Здесь Безобразов рассказал все, что старшему Шуйскому было известно о связях Дмитрия с литовской оппозицией.
Всю ночь над факелами, пускавшими влекущие дорожки через Вислу, над кромешными отрогами замка в королевском оконце горел свет: Александр Гонсевский и экстренно призванный литовский канцлер Лев Сапега боролись за рассудок короля.
Наутро Безобразову было отвечено: его величество жалеет, что сей человек, коего здесь все считали Дмитрием, так сел на свой престол, что вы его таковым не почитаете, даже несмотря на все его тиранства. Его величество отнюдь не загораживает вам дороги: можете промышлять о себе. Что же до принца Владислава, то отец у него еще не законченный властолюбец, как иные, и желает он, чтобы и сын сохранил ту же умеренность, предаваясь во всем воле Божьей.
— Какова же участь уготована Дмитрию Поддельну? — между прочим спросил русского посла Гонсевский при их последнем свидании.
— Еще решит высокий суд, — повторил Безобразов особенно нравившееся ему предречение Шуйского (Гонсевский выпучил глаза, пошел вверх бровью — против воли, — так был удивлен).
— На том суде нижние бояре (которых, впрочем, будет мало) за него вступятся, нарекая, как и прежде, своим Дмитрием... Доказать его обман будет довольно сложно. Мы повезем его на опознание в Галич или к вам в Литву, по дороге он сбежит — и все этим будет завенчано: дело закрыто.
— Да, но это породит в народе слухи... — задумчиво пробормотал Гонсевский. — Он или другой под именем его сможет воспрянуть опять, явившись в более благоприятном месте...
— Число его приверженцев, — горячо перебил вельможу Безобразов, — уже не то, как успел он полгода поцарствовать, нагадить там на троне... — (Посол при этом усмехался едко и спокойно). — Да к тому же это только так будет названо, что убежит...
Гонсевский уже одобрительно начал кивать головой.

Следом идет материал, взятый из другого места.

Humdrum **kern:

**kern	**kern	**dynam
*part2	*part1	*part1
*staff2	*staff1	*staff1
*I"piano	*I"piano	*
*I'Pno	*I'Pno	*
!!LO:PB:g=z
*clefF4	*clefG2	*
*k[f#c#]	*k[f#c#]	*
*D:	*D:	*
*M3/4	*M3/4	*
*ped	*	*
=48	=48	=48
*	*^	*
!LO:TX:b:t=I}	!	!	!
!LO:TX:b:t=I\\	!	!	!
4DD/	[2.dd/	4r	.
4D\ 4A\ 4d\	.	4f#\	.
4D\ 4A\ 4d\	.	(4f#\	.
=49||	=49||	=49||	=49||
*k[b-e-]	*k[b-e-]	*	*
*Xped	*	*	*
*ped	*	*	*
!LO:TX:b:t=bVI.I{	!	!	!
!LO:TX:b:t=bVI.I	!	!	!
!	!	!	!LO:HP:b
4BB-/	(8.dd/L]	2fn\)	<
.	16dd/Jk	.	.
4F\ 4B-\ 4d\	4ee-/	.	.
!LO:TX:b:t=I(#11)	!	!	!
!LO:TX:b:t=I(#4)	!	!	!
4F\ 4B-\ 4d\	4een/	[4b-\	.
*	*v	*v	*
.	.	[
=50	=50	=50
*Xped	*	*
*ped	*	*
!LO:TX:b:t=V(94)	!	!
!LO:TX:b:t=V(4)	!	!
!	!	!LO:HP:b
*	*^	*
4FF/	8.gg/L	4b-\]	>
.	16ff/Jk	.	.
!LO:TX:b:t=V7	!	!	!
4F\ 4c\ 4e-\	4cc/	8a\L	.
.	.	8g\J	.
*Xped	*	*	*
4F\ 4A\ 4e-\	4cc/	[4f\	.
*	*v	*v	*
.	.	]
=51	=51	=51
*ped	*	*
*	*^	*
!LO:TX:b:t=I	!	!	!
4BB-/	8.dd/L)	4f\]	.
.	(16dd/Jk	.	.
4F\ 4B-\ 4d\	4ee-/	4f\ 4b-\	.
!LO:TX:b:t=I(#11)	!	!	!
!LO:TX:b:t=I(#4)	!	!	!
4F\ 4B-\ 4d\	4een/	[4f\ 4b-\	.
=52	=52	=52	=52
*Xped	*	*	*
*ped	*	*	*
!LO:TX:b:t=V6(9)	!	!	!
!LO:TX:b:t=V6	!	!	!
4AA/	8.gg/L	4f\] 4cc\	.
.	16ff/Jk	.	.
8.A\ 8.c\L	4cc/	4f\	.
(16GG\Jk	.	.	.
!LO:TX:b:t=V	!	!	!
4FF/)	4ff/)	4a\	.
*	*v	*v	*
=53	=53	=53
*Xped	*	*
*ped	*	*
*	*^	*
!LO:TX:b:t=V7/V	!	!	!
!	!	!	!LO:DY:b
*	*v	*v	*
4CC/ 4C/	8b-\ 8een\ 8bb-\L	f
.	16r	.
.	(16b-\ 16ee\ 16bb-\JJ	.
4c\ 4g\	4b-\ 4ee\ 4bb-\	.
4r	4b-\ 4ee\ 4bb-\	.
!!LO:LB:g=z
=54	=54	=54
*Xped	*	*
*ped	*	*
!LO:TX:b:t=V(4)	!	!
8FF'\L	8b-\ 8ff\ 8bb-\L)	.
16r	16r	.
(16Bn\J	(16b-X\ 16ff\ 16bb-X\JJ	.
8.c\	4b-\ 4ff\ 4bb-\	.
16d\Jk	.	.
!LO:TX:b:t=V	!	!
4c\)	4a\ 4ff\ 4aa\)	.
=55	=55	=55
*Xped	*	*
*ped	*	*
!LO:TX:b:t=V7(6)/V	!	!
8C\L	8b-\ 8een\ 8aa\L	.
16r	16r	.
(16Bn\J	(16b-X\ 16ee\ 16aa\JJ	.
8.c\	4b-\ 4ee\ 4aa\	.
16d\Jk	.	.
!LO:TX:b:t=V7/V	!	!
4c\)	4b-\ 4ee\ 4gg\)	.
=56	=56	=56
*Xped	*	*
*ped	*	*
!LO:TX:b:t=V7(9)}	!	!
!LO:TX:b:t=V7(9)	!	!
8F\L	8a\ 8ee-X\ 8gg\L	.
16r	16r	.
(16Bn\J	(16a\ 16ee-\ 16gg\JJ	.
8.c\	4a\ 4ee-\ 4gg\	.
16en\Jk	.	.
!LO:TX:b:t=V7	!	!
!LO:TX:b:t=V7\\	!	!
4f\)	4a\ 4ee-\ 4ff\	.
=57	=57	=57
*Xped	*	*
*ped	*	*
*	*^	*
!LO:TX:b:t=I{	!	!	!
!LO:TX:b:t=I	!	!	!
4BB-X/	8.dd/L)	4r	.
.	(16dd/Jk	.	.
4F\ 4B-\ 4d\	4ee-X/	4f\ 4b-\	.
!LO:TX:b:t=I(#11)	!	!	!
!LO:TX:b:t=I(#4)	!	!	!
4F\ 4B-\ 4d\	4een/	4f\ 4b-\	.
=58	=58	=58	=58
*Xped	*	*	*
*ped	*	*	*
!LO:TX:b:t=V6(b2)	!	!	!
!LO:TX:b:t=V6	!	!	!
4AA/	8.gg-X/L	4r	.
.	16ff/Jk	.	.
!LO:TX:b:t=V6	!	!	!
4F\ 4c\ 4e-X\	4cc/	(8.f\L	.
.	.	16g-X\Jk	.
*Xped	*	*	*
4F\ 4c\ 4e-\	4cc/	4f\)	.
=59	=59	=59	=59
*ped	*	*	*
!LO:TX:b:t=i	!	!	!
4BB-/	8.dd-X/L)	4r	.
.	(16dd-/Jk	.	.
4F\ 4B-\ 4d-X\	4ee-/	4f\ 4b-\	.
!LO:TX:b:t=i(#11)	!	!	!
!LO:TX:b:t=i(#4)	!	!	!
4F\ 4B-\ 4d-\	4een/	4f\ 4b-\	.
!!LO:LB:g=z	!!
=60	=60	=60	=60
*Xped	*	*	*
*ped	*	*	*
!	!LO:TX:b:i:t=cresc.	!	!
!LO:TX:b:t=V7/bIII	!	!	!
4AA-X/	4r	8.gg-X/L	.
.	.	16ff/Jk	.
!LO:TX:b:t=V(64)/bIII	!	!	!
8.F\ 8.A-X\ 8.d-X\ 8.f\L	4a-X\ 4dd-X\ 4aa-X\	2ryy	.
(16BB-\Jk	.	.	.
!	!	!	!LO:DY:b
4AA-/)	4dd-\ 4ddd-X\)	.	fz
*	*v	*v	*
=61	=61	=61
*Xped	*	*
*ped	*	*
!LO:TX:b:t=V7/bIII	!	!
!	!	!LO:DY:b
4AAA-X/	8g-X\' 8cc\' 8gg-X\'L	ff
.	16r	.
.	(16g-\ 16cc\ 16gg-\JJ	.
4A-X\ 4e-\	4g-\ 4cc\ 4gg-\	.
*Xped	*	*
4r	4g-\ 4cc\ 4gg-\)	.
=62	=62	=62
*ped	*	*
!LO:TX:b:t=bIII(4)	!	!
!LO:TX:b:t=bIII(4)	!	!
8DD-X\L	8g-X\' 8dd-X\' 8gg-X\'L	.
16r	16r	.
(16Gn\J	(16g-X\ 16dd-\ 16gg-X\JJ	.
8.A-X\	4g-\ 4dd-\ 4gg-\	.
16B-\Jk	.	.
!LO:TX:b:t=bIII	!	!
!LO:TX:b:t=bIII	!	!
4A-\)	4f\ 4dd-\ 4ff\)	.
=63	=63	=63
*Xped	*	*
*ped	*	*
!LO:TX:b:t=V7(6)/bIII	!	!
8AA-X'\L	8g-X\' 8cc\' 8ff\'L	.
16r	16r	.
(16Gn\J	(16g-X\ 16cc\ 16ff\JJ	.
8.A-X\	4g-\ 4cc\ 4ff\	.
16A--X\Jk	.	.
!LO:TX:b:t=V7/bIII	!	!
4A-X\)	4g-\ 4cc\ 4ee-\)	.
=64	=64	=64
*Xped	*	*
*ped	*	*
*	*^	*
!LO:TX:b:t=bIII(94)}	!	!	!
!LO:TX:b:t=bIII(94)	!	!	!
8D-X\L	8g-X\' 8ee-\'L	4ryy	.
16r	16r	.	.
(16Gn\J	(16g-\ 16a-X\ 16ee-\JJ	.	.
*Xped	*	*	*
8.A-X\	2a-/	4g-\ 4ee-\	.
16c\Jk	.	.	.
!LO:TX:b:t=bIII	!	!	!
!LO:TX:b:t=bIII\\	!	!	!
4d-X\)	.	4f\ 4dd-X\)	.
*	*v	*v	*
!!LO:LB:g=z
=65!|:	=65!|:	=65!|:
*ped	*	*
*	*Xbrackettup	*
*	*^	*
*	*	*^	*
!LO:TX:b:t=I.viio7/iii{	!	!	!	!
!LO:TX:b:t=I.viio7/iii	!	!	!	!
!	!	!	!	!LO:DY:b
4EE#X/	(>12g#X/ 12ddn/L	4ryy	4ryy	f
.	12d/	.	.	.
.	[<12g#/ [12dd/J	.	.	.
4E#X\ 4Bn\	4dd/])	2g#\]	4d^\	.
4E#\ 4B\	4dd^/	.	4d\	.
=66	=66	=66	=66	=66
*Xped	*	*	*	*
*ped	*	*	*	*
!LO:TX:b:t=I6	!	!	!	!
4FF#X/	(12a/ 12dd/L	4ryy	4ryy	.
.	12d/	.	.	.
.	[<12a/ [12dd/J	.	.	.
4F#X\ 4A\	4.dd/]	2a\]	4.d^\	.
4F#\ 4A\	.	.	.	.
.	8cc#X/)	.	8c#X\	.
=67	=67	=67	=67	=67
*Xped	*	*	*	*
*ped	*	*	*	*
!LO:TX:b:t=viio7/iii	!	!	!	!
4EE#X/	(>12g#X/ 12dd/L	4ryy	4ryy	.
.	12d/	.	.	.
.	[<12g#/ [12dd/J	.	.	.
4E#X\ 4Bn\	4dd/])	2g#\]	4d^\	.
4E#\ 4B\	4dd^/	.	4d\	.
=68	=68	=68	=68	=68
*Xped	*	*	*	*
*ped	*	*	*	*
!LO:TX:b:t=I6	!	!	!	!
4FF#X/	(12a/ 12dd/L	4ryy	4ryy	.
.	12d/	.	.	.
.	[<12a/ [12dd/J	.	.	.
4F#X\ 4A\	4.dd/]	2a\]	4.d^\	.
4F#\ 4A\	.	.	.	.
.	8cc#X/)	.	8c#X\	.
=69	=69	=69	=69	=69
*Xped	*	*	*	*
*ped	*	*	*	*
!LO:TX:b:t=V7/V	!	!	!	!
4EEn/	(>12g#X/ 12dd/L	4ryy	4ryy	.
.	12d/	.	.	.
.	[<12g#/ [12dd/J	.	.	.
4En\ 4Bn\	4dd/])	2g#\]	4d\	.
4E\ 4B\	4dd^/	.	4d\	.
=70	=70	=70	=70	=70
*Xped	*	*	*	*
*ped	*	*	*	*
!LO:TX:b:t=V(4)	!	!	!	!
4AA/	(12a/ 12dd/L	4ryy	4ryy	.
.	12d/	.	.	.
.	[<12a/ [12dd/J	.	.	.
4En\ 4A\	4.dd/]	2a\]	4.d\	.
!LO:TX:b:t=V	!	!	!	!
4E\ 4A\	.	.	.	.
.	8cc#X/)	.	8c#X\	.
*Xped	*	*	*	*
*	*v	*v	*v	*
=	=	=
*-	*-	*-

— ...А его увезут в один из глухих наших... этих... ну, вроде ульев, да?.. А — кельев! В общем, тоже деревяный дом. — (Посол уже иначе — непонятно — усмехался). — И пусть его там, в рясе, которую так поспешил сбросить, доживает как положено, — может, отмолит беззакония свои.
Гонсевский открыл было снова диковинно рот, но — промолчал.

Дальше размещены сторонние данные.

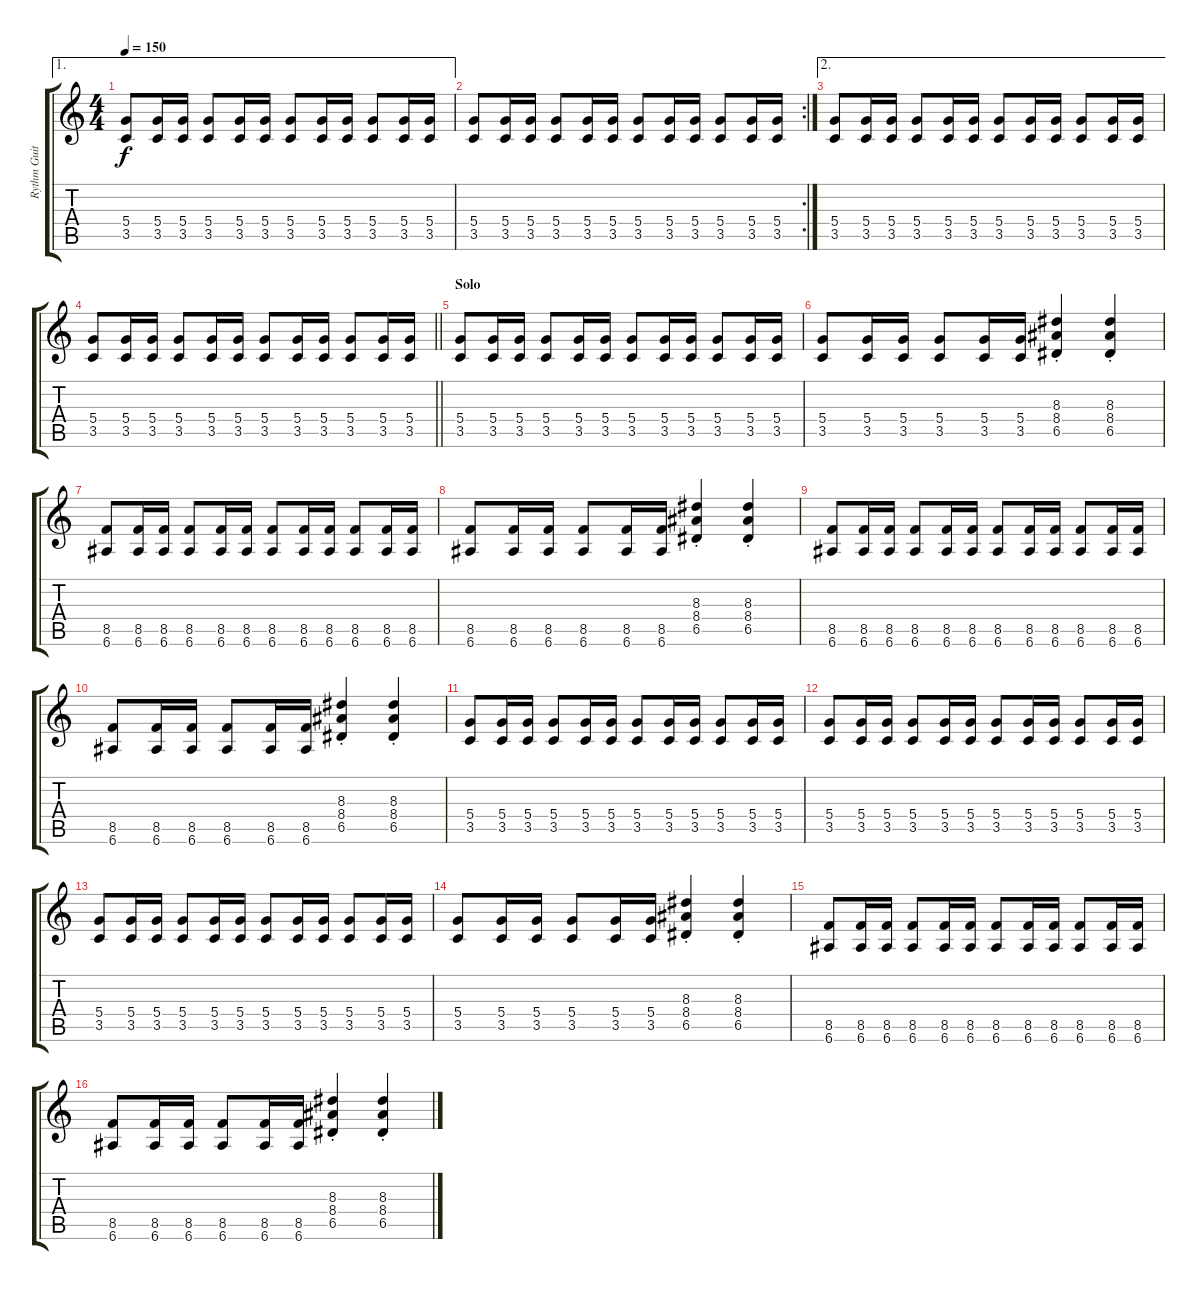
\track ("Rythm Guitar" "Rythm Guit") {instrument distortionguitar}
\staff {score tabs}
\tuning (E4 B3 G3 D3 A2 E2) {hide}
\ae 1
\ts (4 4)
\tempo 150
\clef g2
\ks c
(5.4 3.5).8{dy f} (5.4 3.5).16 (5.4 3.5).16 (5.4 3.5).8 (5.4 3.5).16 (5.4 3.5).16 (5.4 3.5).8 (5.4 3.5).16 (5.4 3.5).16 (5.4 3.5).8 (5.4 3.5).16 (5.4 3.5).16 |
\rc 2
(5.4 3.5).8 (5.4 3.5).16 (5.4 3.5).16 (5.4 3.5).8 (5.4 3.5).16 (5.4 3.5).16 (5.4 3.5).8 (5.4 3.5).16 (5.4 3.5).16 (5.4 3.5).8 (5.4 3.5).16 (5.4 3.5).16 |
\ae 2
(5.4 3.5).8 (5.4 3.5).16 (5.4 3.5).16 (5.4 3.5).8 (5.4 3.5).16 (5.4 3.5).16 (5.4 3.5).8 (5.4 3.5).16 (5.4 3.5).16 (5.4 3.5).8 (5.4 3.5).16 (5.4 3.5).16 |
\barLineRight lightlight
(5.4 3.5).8 (5.4 3.5).16 (5.4 3.5).16 (5.4 3.5).8 (5.4 3.5).16 (5.4 3.5).16 (5.4 3.5).8 (5.4 3.5).16 (5.4 3.5).16 (5.4 3.5).8 (5.4 3.5).16 (5.4 3.5).16 |
\section ("" "Solo")
(5.4 3.5).8 (5.4 3.5).16 (5.4 3.5).16 (5.4 3.5).8 (5.4 3.5).16 (5.4 3.5).16 (5.4 3.5).8 (5.4 3.5).16 (5.4 3.5).16 (5.4 3.5).8 (5.4 3.5).16 (5.4 3.5).16 |
(5.4 3.5).8 (5.4 3.5).16 (5.4 3.5).16 (5.4 3.5).8 (5.4 3.5).16 (5.4 3.5).16 (8.3{st} 8.4{st} 6.5{st}).4 (8.3{st} 8.4{st} 6.5{st}).4 |
(8.5 6.6).8 (8.5 6.6).16 (8.5 6.6).16 (8.5 6.6).8 (8.5 6.6).16 (8.5 6.6).16 (8.5 6.6).8 (8.5 6.6).16 (8.5 6.6).16 (8.5 6.6).8 (8.5 6.6).16 (8.5 6.6).16 |
(8.5 6.6).8 (8.5 6.6).16 (8.5 6.6).16 (8.5 6.6).8 (8.5 6.6).16 (8.5 6.6).16 (8.3{st} 8.4{st} 6.5{st}).4 (8.3{st} 8.4{st} 6.5{st}).4 |
(8.5 6.6).8 (8.5 6.6).16 (8.5 6.6).16 (8.5 6.6).8 (8.5 6.6).16 (8.5 6.6).16 (8.5 6.6).8 (8.5 6.6).16 (8.5 6.6).16 (8.5 6.6).8 (8.5 6.6).16 (8.5 6.6).16 |
(8.5 6.6).8 (8.5 6.6).16 (8.5 6.6).16 (8.5 6.6).8 (8.5 6.6).16 (8.5 6.6).16 (8.3{st} 8.4{st} 6.5{st}).4 (8.3{st} 8.4{st} 6.5{st}).4 |
(5.4 3.5).8 (5.4 3.5).16 (5.4 3.5).16 (5.4 3.5).8 (5.4 3.5).16 (5.4 3.5).16 (5.4 3.5).8 (5.4 3.5).16 (5.4 3.5).16 (5.4 3.5).8 (5.4 3.5).16 (5.4 3.5).16 |
(5.4 3.5).8 (5.4 3.5).16 (5.4 3.5).16 (5.4 3.5).8 (5.4 3.5).16 (5.4 3.5).16 (5.4 3.5).8 (5.4 3.5).16 (5.4 3.5).16 (5.4 3.5).8 (5.4 3.5).16 (5.4 3.5).16 |
(5.4 3.5).8 (5.4 3.5).16 (5.4 3.5).16 (5.4 3.5).8 (5.4 3.5).16 (5.4 3.5).16 (5.4 3.5).8 (5.4 3.5).16 (5.4 3.5).16 (5.4 3.5).8 (5.4 3.5).16 (5.4 3.5).16 |
(5.4 3.5).8 (5.4 3.5).16 (5.4 3.5).16 (5.4 3.5).8 (5.4 3.5).16 (5.4 3.5).16 (8.3{st} 8.4{st} 6.5{st}).4 (8.3{st} 8.4{st} 6.5{st}).4 |
(8.5 6.6).8 (8.5 6.6).16 (8.5 6.6).16 (8.5 6.6).8 (8.5 6.6).16 (8.5 6.6).16 (8.5 6.6).8 (8.5 6.6).16 (8.5 6.6).16 (8.5 6.6).8 (8.5 6.6).16 (8.5 6.6).16 |
(8.5 6.6).8 (8.5 6.6).16 (8.5 6.6).16 (8.5 6.6).8 (8.5 6.6).16 (8.5 6.6).16 (8.3{st} 8.4{st} 6.5{st}).4 (8.3{st} 8.4{st} 6.5{st}).4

— Он — прохиндей и ветрогон, но он мой от ребячества друг. В меру полной кары я его не дам, — все объяснил вдруг пану торжественно, как под присягой в ратуше, московский человек.
Пан Корвино посмотрел только еще раз на него всем своим осторожным лицом с голубоватыми скалистыми впадинами вокруг глаз; вслух же ничем более не интересовался.

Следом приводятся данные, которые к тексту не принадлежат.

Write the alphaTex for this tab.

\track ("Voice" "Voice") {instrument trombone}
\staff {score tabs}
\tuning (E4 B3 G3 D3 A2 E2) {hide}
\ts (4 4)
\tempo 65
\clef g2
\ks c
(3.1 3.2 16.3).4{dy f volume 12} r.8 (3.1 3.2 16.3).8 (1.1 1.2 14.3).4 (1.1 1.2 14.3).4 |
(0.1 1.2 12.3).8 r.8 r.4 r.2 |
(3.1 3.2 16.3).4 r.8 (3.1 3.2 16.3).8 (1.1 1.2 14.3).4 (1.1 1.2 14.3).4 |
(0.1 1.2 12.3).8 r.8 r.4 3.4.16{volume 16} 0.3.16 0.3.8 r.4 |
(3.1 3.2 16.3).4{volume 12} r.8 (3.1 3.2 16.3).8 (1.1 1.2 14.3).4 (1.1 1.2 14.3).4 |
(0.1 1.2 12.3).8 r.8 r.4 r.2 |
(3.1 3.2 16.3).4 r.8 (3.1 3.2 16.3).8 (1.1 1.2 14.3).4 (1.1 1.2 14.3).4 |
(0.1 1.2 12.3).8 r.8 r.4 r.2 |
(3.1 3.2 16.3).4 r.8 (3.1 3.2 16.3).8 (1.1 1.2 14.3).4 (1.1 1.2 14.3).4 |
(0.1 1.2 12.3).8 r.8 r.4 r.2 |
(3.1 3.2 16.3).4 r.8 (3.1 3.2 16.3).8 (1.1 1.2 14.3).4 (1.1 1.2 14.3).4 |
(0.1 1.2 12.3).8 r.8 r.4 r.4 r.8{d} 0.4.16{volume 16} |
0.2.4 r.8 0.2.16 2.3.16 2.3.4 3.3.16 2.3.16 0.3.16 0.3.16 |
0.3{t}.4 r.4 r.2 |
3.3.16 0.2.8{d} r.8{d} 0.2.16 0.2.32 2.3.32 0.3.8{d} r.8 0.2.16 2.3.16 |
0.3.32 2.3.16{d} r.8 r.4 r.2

Зигмунд тоже провожал московского посла — инкогнито, стоя на площадке перед башней. Сквозь чинную черную елочку вдоль парапета видно было, как внизу по каменным ступеням сходил к витой калитке человек — краткий стан в огневом кафтане, чуть впереди голова. Зигмунду, обволакивающему затылок посла теплой ненавистью, вдруг показалось, что это идет Дмитрий, и как будто какие-то пыльные доски проволоклись по траве перед ним — перед железной калиткой...
Еще некоторое время Зигмунд прохаживался парапетом, подкручивал и развивал бородку-эспаньолку. Но древнее бешенство вождей норманнов, лакавших мухоморовый настой, цвело в нем.
«Грамотеи!»
Вскрикивали чайки, летал ветер, рвалась эспаньолка.
«Научись писать сначала, инператор!.. Гад, плебей неблагодарный!.. Влада подай им в деревяный дом!.. Не сейчас. Перегрызитесь сами сперва меж собой, псы рысистые! Влад будет к вам попозже — в неприкосновенной крылатой короне гусарских полков. Примет-примет ваше царство под печать — стального табуна улан!»